The current transactions are being appraised at current market values. We are not seeing prices drop, therefor, the current transactions are being appraised and comped against current that is pre pandemic prices.
To discuss prices...values, you have to talk in terms of supply and demand. Supply has not had much of a change. People, 3 months ago that planned on putting their houses on the market in the next 3 months may have done so. People that might sell now, don't want to move in a pandemic so...supply might be influenced lower.
Demand. Demand has been strong, at least in our suburban market North of Tampa and St. Pete/Clearwater. We have many buyers that want to escape the cities and move to less densely populated areas. Buying a $200,000 home in Florida, is a great escape for many of the buyers we have seen.
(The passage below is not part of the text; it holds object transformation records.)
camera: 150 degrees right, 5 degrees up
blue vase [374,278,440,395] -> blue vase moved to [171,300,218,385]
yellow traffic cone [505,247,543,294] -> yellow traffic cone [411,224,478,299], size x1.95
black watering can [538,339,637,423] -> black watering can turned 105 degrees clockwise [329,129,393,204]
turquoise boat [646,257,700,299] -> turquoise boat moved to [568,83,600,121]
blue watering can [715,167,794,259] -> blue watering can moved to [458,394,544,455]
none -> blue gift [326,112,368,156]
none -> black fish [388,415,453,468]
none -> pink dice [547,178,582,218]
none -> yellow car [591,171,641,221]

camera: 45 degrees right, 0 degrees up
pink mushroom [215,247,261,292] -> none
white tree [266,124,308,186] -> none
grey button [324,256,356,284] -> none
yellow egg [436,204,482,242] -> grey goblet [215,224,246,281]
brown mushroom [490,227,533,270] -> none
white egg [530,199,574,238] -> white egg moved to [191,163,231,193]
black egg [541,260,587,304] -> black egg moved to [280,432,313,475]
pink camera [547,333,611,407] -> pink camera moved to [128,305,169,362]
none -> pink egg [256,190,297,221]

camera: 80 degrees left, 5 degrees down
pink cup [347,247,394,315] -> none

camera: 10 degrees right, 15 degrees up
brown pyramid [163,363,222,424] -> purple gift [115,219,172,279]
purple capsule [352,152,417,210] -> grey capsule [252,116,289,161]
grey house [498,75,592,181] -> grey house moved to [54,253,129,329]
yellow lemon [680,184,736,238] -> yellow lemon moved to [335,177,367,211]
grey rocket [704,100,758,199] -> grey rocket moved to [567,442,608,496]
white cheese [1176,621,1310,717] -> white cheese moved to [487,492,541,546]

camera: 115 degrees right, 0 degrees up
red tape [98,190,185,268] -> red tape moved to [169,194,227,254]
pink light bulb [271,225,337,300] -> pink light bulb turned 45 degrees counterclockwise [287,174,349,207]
That is where we are today. Supply and demand matching each other at prices that are the same or near what they were pre pandemic.
The change that we can forecast is on the supply side. 30 million people losing their jobs. This will have a highly predictable impact on supply.
There are 2 variables. Renters and home owners. Tenants most likely paid their March payments...they were likely still working in February. March rent payments are due by May 5. Today is May 2. So, in the next week or so we will start to get an idea of how many tenants are unable to pay. An eviction freeze in my market will delay the impact on the market for these properties.
Therefor, land lord owned properties will not be flooding the market...not until the evictions are completed, in many cases the homes will be remodeled and eventually either resold or re rented. This supply will replace home owners that will not be selling because they don't want to move during a pandemic.
Homeowners. How many of the 30 million newly unemployed are home owners? Great questions...call me if you get the answer. 727-409-4663. Then you have to look at where they are and then forecast this number into future supply.
We don't know the numbers but we can do a time line.
Generally, if a home owner stops paying their mortgage, the lender will file a lis pendans around 90 days later. From there it can take 6- 9 months or more for the foreclosure to happen.
In the past, when some one is in pre foreclosure, there is an opportunity for investors to buy these pre foreclosures. I don't think there will be much of a pre foreclosure market this time around. These home owners have no where to go. They have no job and no money, so they are likely to stay in the home for as long as they can while they get back on their feet.
So the conclusion here is that supply....excess supply is 9 months away. It is highly predicable. The lis pendans filings are public records so we will see them. Summary foreclosure judgments include a foreclosure sale date, so these numbers and dates will be known in advance.
Once the foreclosure occurs, it will likely take the bank/lender a couple of months to get possession, clean the house out and put the house back on the market...so are we really 10-12 months from seeing a supply bulge?
In dealing with current home owners that are considering selling ... they are not considering substantial price reductions. Why would they. They want current market values. Or more. Sellers always think their property is better than the comps.
Therefor prices for real estate will not be crashing any time soon.